WYOMING, Mich. (WOOD) — In honor of Alopecia Awareness Month in September, a local restaurant spent the month raising money to help people battling the disease.
Gricelda Mata, the owner of Lindo Mexico Restaurant, also has a birthday in September. Each year she celebrates by trying to do something for someone else.
“I’ve always said that my business is a tool to help others,” Mata said.
It was her good friend of 20 years, Yeli Romero, who mentioned Alopecia Awareness Month. Romero deals with the disease herself, so offering the restaurant’s help was a no-brainer for Mata.
Lindo Mexico hosted Noches Azules or Blue Nights every Thursday, where a portion of sales from the blue margarita went towards a fund to purchase wigs for people with alopecia who cannot afford to buy one.
Mata also had one of her employees paint a woman’s face on a canvas, and customers could donate money to add strands of hair to the woman’s head.
“As someone that has hair, it’s hard to sometimes comprehend the whole extent, but when you talk to someone and they share their story, you start to understand things that you didn’t know. And talking to Yeli, she educated me on things that I didn’t even know,” said Mata.
Romero was diagnosed with alopecia when she was 19 and hid her condition for 20 years.
“When I purchased my first wig, I remember it was very expensive. It was not the one that looked like my hair. I didn’t receive any support,” Romero explained.
She finally came forward with her story in 2021. As a Zumba instructor and business owner, she is well known in the community.
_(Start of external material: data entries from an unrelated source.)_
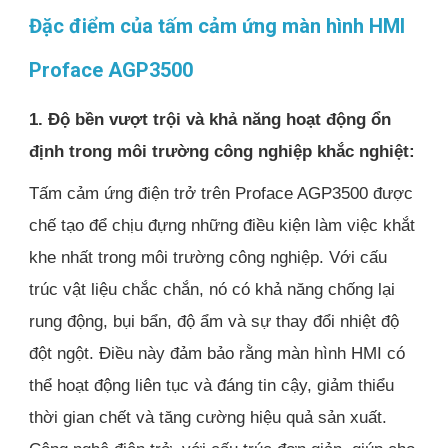
Đặc điểm của tấm cảm ứng màn hình HMI
Proface AGP3500
1. Độ bền vượt trội và khả năng hoạt động ổn
định trong môi trường công nghiệp khắc nghiệt:
Tấm cảm ứng điện trở trên Proface AGP3500 được
chế tạo để chịu đựng những điều kiện làm việc khắt
khe nhất trong môi trường công nghiệp. Với cấu
trúc vật liệu chắc chắn, nó có khả năng chống lại
rung động, bụi bẩn, độ ẩm và sự thay đổi nhiệt độ
đột ngột. Điều này đảm bảo rằng màn hình HMI có
thể hoạt động liên tục và đáng tin cậy, giảm thiểu
thời gian chết và tăng cường hiệu quả sản xuất.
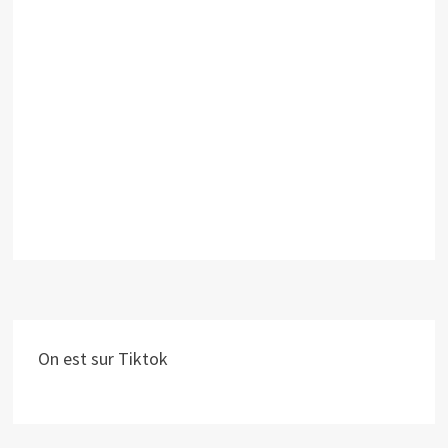
On est sur Tiktok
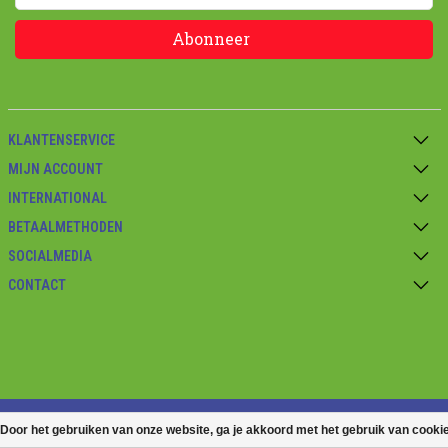
Abonneer
KLANTENSERVICE
MIJN ACCOUNT
INTERNATIONAL
BETAALMETHODEN
SOCIALMEDIA
CONTACT
© Copyright 2026 Kidspoint-toys.nl
Door het gebruiken van onze website, ga je akkoord met het gebruik van cooki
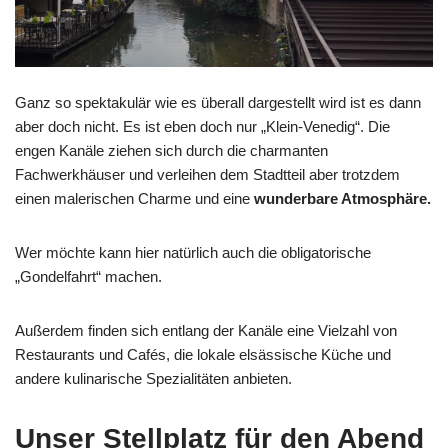
Ganz so spektakulär wie es überall dargestellt wird ist es dann
aber doch nicht. Es ist eben doch nur „Klein-Venedig“. Die
engen Kanäle ziehen sich durch die charmanten
Fachwerkhäuser und verleihen dem Stadtteil aber trotzdem
einen malerischen Charme und eine
wunderbare Atmosphäre.
Wer möchte kann hier natürlich auch die obligatorische
„Gondelfahrt“ machen.
Außerdem finden sich entlang der Kanäle eine Vielzahl von
Restaurants und Cafés, die lokale elsässische Küche und
andere kulinarische Spezialitäten anbieten.
Unser Stellplatz für den Abend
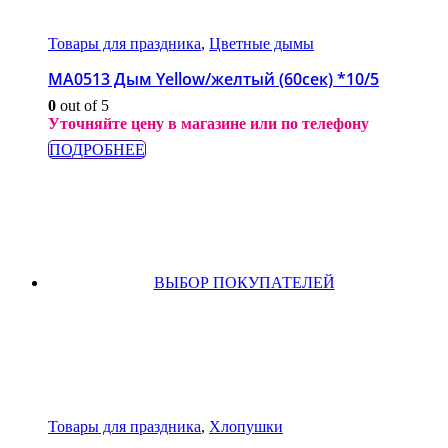
Товары для праздника
,
Цветные дымы
МА0513 Дым Yellow/желтый (60сек) *10/5
0
out of 5
Уточняйте цену в магазине или по телефону
ПОДРОБНЕЕ
ВЫБОР ПОКУПАТЕЛЕЙ
Товары для праздника
,
Хлопушки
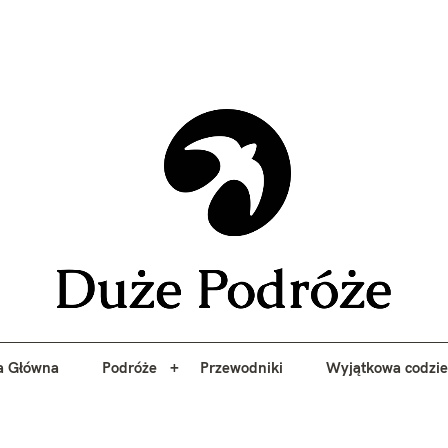
yj niezapomniane przygody z Duże Podróże. Przewodniki, porady, 
a Główna
Podróże
Przewodniki
Wyjątkowa codzi
Duże 
a Główna
Podróże
Przewodniki
Wyjątkowa codzi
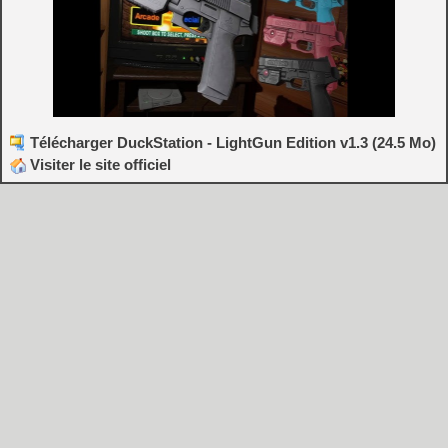
Télécharger DuckStation - LightGun Edition v1.3 (24.5 Mo)
Visiter le site officiel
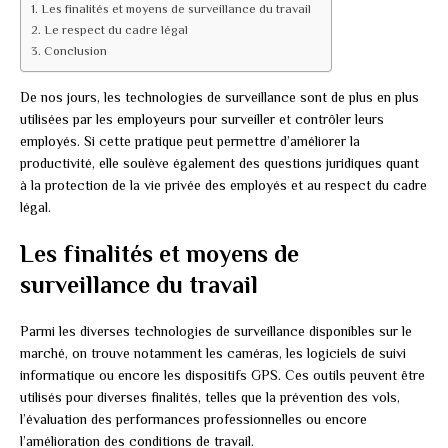
Les finalités et moyens de surveillance du travail
Le respect du cadre légal
Conclusion
De nos jours, les technologies de surveillance sont de plus en plus
utilisées par les employeurs pour surveiller et contrôler leurs
employés. Si cette pratique peut permettre d’améliorer la
productivité, elle soulève également des questions juridiques quant
à la protection de la vie privée des employés et au respect du cadre
légal.
Les finalités et moyens de
surveillance du travail
Parmi les diverses technologies de surveillance disponibles sur le
marché, on trouve notamment les caméras, les logiciels de suivi
informatique ou encore les dispositifs GPS. Ces outils peuvent être
utilisés pour diverses finalités, telles que la prévention des vols,
l’évaluation des performances professionnelles ou encore
l’amélioration des conditions de travail.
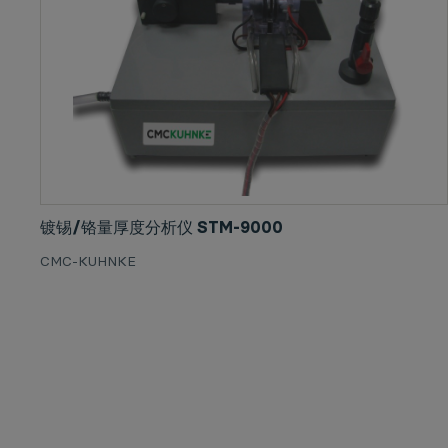
镀锡/铬量厚度分析仪 STM-9000
CMC-KUHNKE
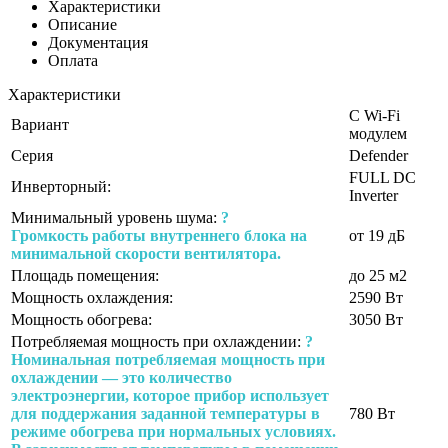
Характеристики
Описание
Документация
Оплата
Характеристики
С Wi-Fi
Вариант
модулем
Серия
Defender
FULL DC
Инверторный:
Inverter
Минимальный уровень шума:
?
Громкость работы внутреннего блока на
от 19 дБ
минимальной скорости вентилятора.
Площадь помещения:
до 25 м2
Мощность охлаждения:
2590 Вт
Мощность обогрева:
3050 Вт
Потребляемая мощность при охлаждении:
?
Номинальная потребляемая мощность при
охлаждении — это количество
электроэнергии, которое прибор использует
для поддержания заданной температуры в
780 Вт
режиме обогрева при нормальных условиях.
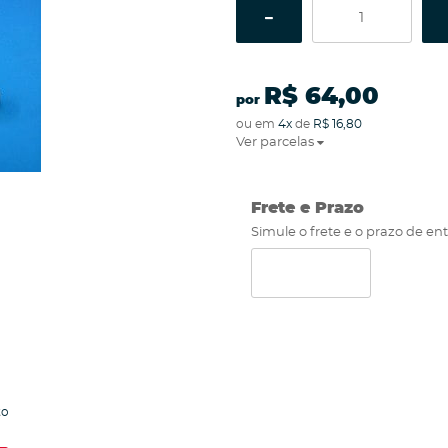
R$ 64,00
por
ou em
4x
de
R$ 16,80
Ver parcelas
Frete e Prazo
Simule o frete e o prazo de en
to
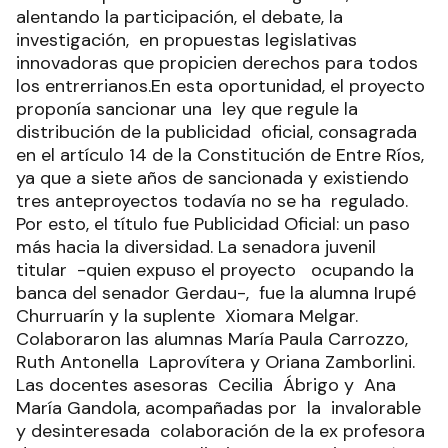
alentando la participación, el debate, la
investigación, en propuestas legislativas
innovadoras que propicien derechos para todos
los entrerrianos.En esta oportunidad, el proyecto
proponía sancionar una ley que regule la
distribución de la publicidad oficial, consagrada
en el artículo 14 de la Constitución de Entre Ríos,
ya que a siete años de sancionada y existiendo
tres anteproyectos todavía no se ha regulado.
Por esto, el título fue Publicidad Oficial: un paso
más hacia la diversidad. La senadora juvenil
titular -quien expuso el proyecto ocupando la
banca del senador Gerdau-, fue la alumna Irupé
Churruarín y la suplente Xiomara Melgar.
Colaboraron las alumnas María Paula Carrozzo,
Ruth Antonella Laprovítera y Oriana Zamborlini.
Las docentes asesoras Cecilia Ábrigo y Ana
María Gandola, acompañadas por la invalorable
y desinteresada colaboración de la ex profesora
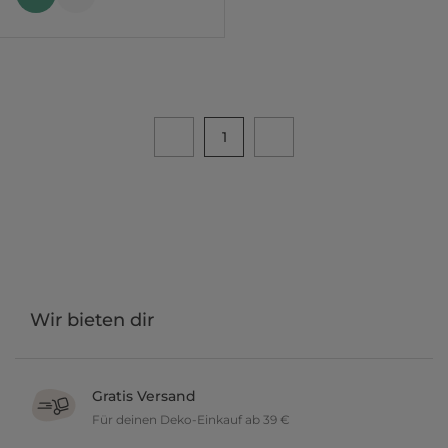
1
Wir bieten dir
Gratis Versand
Für deinen Deko-Einkauf ab 39 €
“Since then, people have reached out to me. I’ve been creating this community that I want to support. The idea was just to create awareness and support people who cannot afford to purchase a wig and to create awareness about the respect that we deserve,” said Romero.
She has heard stories of young children taking their own lives because they are bullied for having alopecia.
“That’s one of the things that I would like to tell parents; to educate their kids, to respect others, because they don’t know what the other person is going through.”
Fern Clark, 15, was diagnosed with alopecia when she was 10. She recently switched schools because of the way she was being treated.
“I would say more for the hardest part about being with other kids is when they talk and complain all the time about their hair and they’re just, just the lack of empathy has been the hardest part in school,” Clark said.
She added that more often than not, people don’t ask her why she’s bald. Instead, they make assumptions and occasionally harsh comments.
Christy Murphy, who also has alopecia, said the emotional toll is the biggest challenge.
“Just dealing with self-esteem, self-worth, just to not fitting in,” she said. “A lot of times people assume I have cancer and then I feel bad that I tell them I don’t because they want to tell their story of what they went through.”
More than anything, all three of the ladies say they want to be respected. However, they feel that for that to happen, there needs to be more understanding about alopecia. Murphy said she’s grateful for Lindo Mexico’s efforts.
“It’s so great to have the owner of Lindo Mexico help so much with financial support and support others of us in the alopecia community just bring awareness and help others.”
In recognition of Alopecia Areata Awareness Month, several landmarks across the U.S. were lit up to raise awareness as well, including Grand Rapids’ Blue Bridge.